About this task
The result should be an exact copy of the lines from the one with "Minimum high level" through the last line of the data below, both included.

Data for this exercise
------

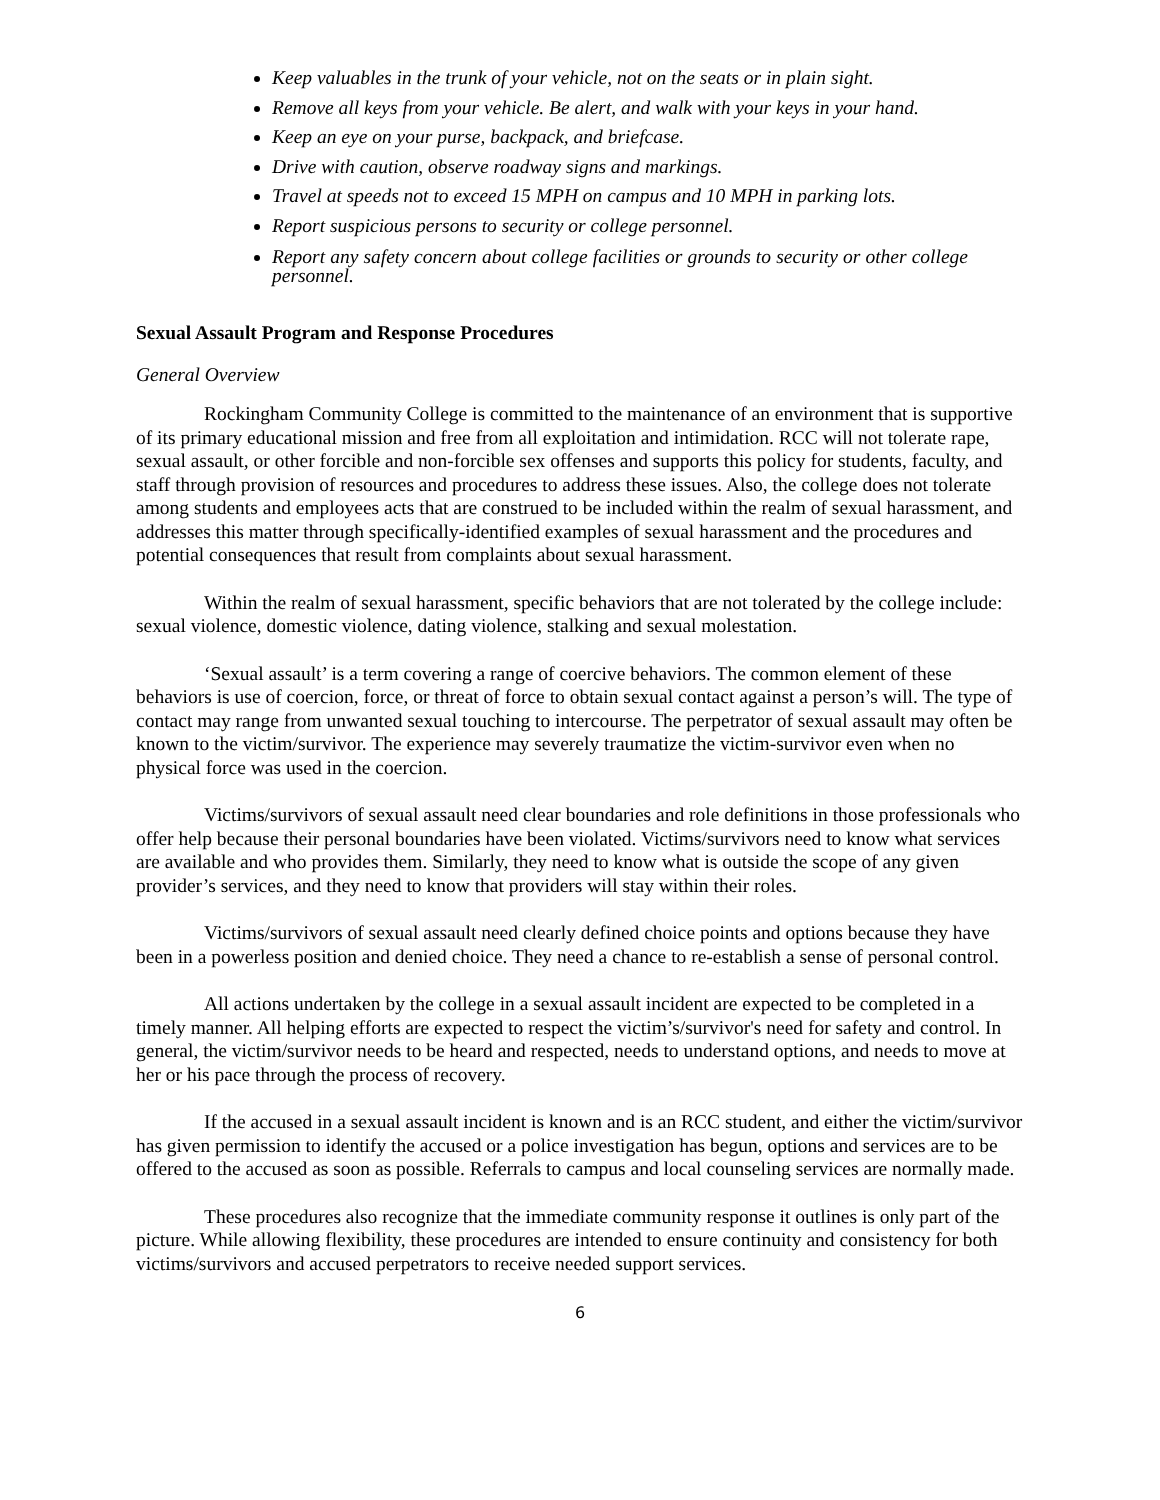Keep valuables in the trunk of your vehicle, not on the seats or in plain sight.
Remove all keys from your vehicle. Be alert, and walk with your keys in your hand.
Keep an eye on your purse, backpack, and briefcase.
Drive with caution, observe roadway signs and markings.
Travel at speeds not to exceed 15 MPH on campus and 10 MPH in parking lots.
Report suspicious persons to security or college personnel.
Report any safety concern about college facilities or grounds to security or other college personnel.
Sexual Assault Program and Response Procedures
General Overview
Rockingham Community College is committed to the maintenance of an environment that is supportive of its primary educational mission and free from all exploitation and intimidation. RCC will not tolerate rape, sexual assault, or other forcible and non-forcible sex offenses and supports this policy for students, faculty, and staff through provision of resources and procedures to address these issues. Also, the college does not tolerate among students and employees acts that are construed to be included within the realm of sexual harassment, and addresses this matter through specifically-identified examples of sexual harassment and the procedures and potential consequences that result from complaints about sexual harassment.
Within the realm of sexual harassment, specific behaviors that are not tolerated by the college include: sexual violence, domestic violence, dating violence, stalking and sexual molestation.
‘Sexual assault’ is a term covering a range of coercive behaviors. The common element of these behaviors is use of coercion, force, or threat of force to obtain sexual contact against a person’s will. The type of contact may range from unwanted sexual touching to intercourse. The perpetrator of sexual assault may often be known to the victim/survivor. The experience may severely traumatize the victim-survivor even when no physical force was used in the coercion.
Victims/survivors of sexual assault need clear boundaries and role definitions in those professionals who offer help because their personal boundaries have been violated. Victims/survivors need to know what services are available and who provides them. Similarly, they need to know what is outside the scope of any given provider’s services, and they need to know that providers will stay within their roles.
Victims/survivors of sexual assault need clearly defined choice points and options because they have been in a powerless position and denied choice. They need a chance to re-establish a sense of personal control.
All actions undertaken by the college in a sexual assault incident are expected to be completed in a timely manner. All helping efforts are expected to respect the victim’s/survivor's need for safety and control. In general, the victim/survivor needs to be heard and respected, needs to understand options, and needs to move at her or his pace through the process of recovery.
If the accused in a sexual assault incident is known and is an RCC student, and either the victim/survivor has given permission to identify the accused or a police investigation has begun, options and services are to be offered to the accused as soon as possible. Referrals to campus and local counseling services are normally made.
These procedures also recognize that the immediate community response it outlines is only part of the picture. While allowing flexibility, these procedures are intended to ensure continuity and consistency for both victims/survivors and accused perpetrators to receive needed support services.
6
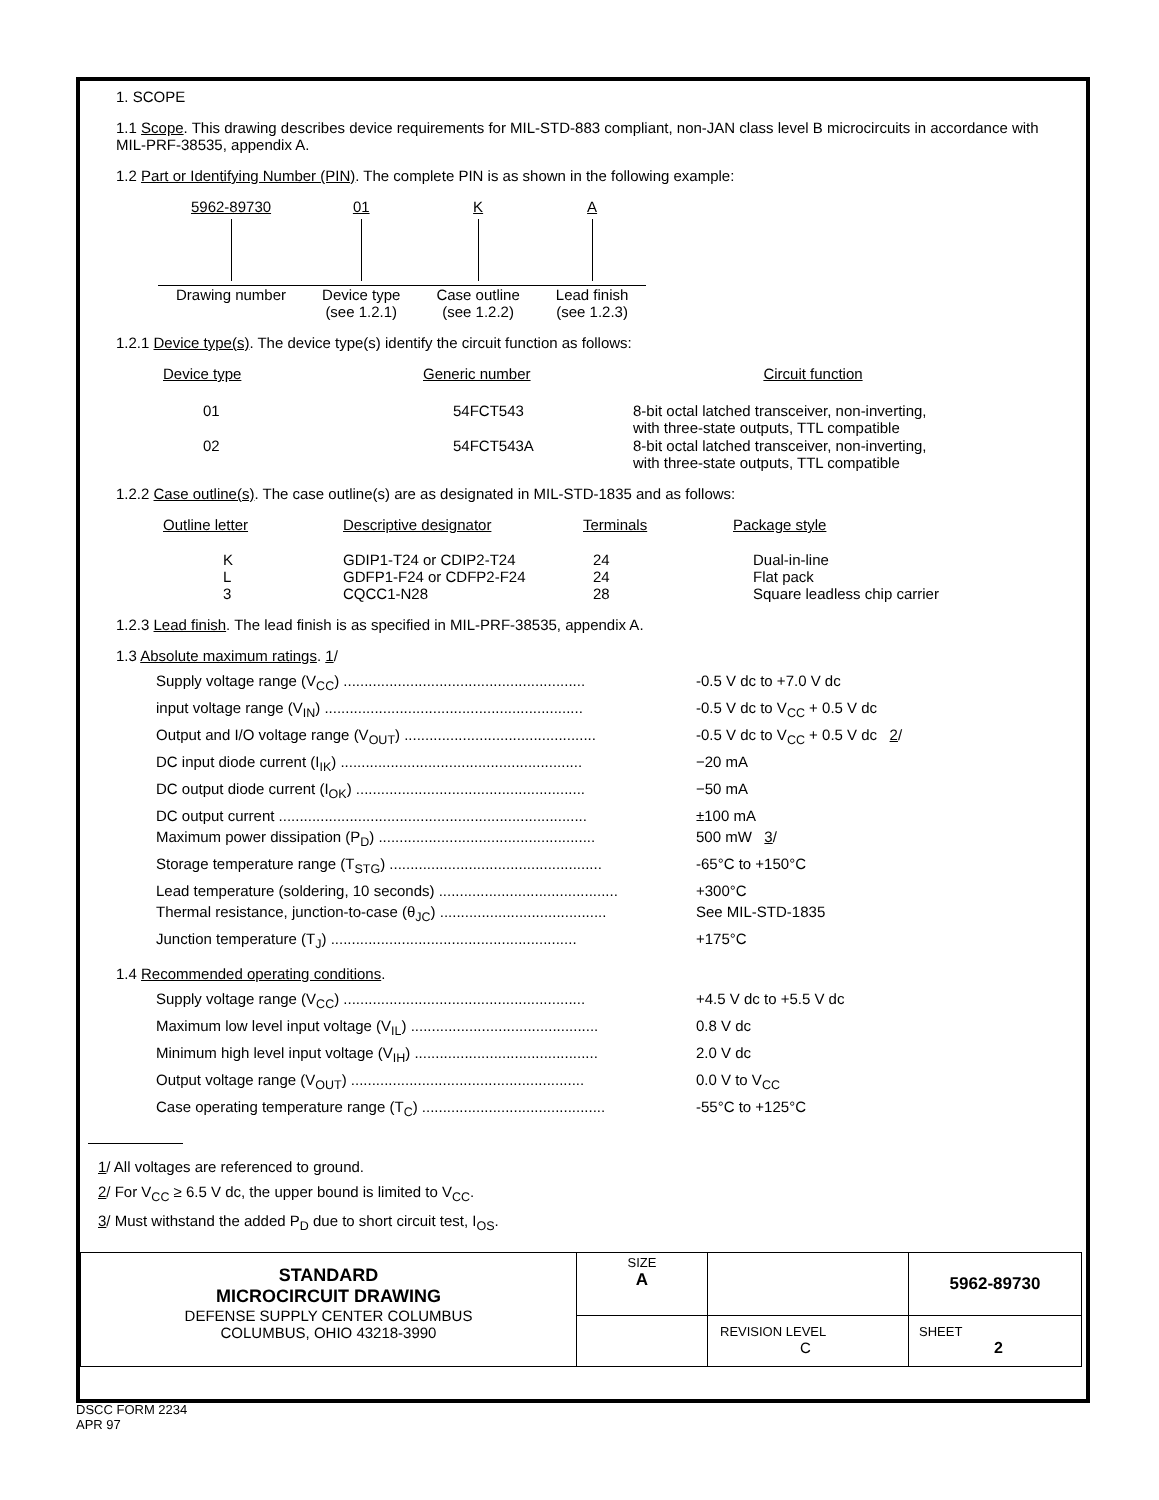1. SCOPE
1.1 Scope. This drawing describes device requirements for MIL-STD-883 compliant, non-JAN class level B microcircuits in accordance with MIL-PRF-38535, appendix A.
1.2 Part or Identifying Number (PIN). The complete PIN is as shown in the following example:
| 5962-89730 | 01 | K | A |
| Drawing number | Device type (see 1.2.1) | Case outline (see 1.2.2) | Lead finish (see 1.2.3) |
1.2.1 Device type(s). The device type(s) identify the circuit function as follows:
| Device type | Generic number | Circuit function |
| 01 | 54FCT543 | 8-bit octal latched transceiver, non-inverting, with three-state outputs, TTL compatible |
| 02 | 54FCT543A | 8-bit octal latched transceiver, non-inverting, with three-state outputs, TTL compatible |
1.2.2 Case outline(s). The case outline(s) are as designated in MIL-STD-1835 and as follows:
| Outline letter | Descriptive designator | Terminals | Package style |
| K | GDIP1-T24 or CDIP2-T24 | 24 | Dual-in-line |
| L | GDFP1-F24 or CDFP2-F24 | 24 | Flat pack |
| 3 | CQCC1-N28 | 28 | Square leadless chip carrier |
1.2.3 Lead finish. The lead finish is as specified in MIL-PRF-38535, appendix A.
1.3 Absolute maximum ratings. 1/
| Supply voltage range (V<sub>CC</sub>) .......................................................... | -0.5 V dc to +7.0 V dc |
| input voltage range (V<sub>IN</sub>) .............................................................. | -0.5 V dc to V<sub>CC</sub> + 0.5 V dc |
| Output and I/O voltage range (V<sub>OUT</sub>) .............................................. | -0.5 V dc to V<sub>CC</sub> + 0.5 V dc 2 / |
| DC input diode current (I<sub>IK</sub>) .......................................................... | −20 mA |
| DC output diode current (I<sub>OK</sub>) ....................................................... | −50 mA |
| DC output current .......................................................................... | ±100 mA |
| Maximum power dissipation (P<sub>D</sub>) .................................................... | 500 mW 3 / |
| Storage temperature range (T<sub>STG</sub>) ................................................... | -65°C to +150°C |
| Lead temperature (soldering, 10 seconds) ........................................... | +300°C |
| Thermal resistance, junction-to-case (θ<sub>JC</sub>) ........................................ | See MIL-STD-1835 |
| Junction temperature (T<sub>J</sub>) ........................................................... | +175°C |
1.4 Recommended operating conditions.
| Supply voltage range (V<sub>CC</sub>) .......................................................... | +4.5 V dc to +5.5 V dc |
| Maximum low level input voltage (V<sub>IL</sub>) ............................................. | 0.8 V dc |
| Minimum high level input voltage (V<sub>IH</sub>) ............................................ | 2.0 V dc |
| Output voltage range (V<sub>OUT</sub>) ........................................................ | 0.0 V to V<sub>CC</sub> |
| Case operating temperature range (T<sub>C</sub>) ............................................ | -55°C to +125°C |
1/ All voltages are referenced to ground.
2/ For V<sub>CC</sub> ≥ 6.5 V dc, the upper bound is limited to V<sub>CC</sub>.
3/ Must withstand the added P<sub>D</sub> due to short circuit test, I<sub>OS</sub>.
| STANDARD MICROCIRCUIT DRAWING DEFENSE SUPPLY CENTER COLUMBUS COLUMBUS, OHIO 43218-3990 | SIZE A | | 5962-89730 |
| | | REVISION LEVEL C | SHEET 2 |
DSCC FORM 2234
APR 97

------

Response for this exercise
| Minimum high level input voltage (V<sub>IH</sub>) ............................................ | 2.0 V dc |
| Output voltage range (V<sub>OUT</sub>) ........................................................ | 0.0 V to V<sub>CC</sub> |
| Case operating temperature range (T<sub>C</sub>) ............................................ | -55°C to +125°C |
1/ All voltages are referenced to ground.
2/ For V<sub>CC</sub> ≥ 6.5 V dc, the upper bound is limited to V<sub>CC</sub>.
3/ Must withstand the added P<sub>D</sub> due to short circuit test, I<sub>OS</sub>.
| STANDARD MICROCIRCUIT DRAWING DEFENSE SUPPLY CENTER COLUMBUS COLUMBUS, OHIO 43218-3990 | SIZE A | | 5962-89730 |
| | | REVISION LEVEL C | SHEET 2 |
DSCC FORM 2234
APR 97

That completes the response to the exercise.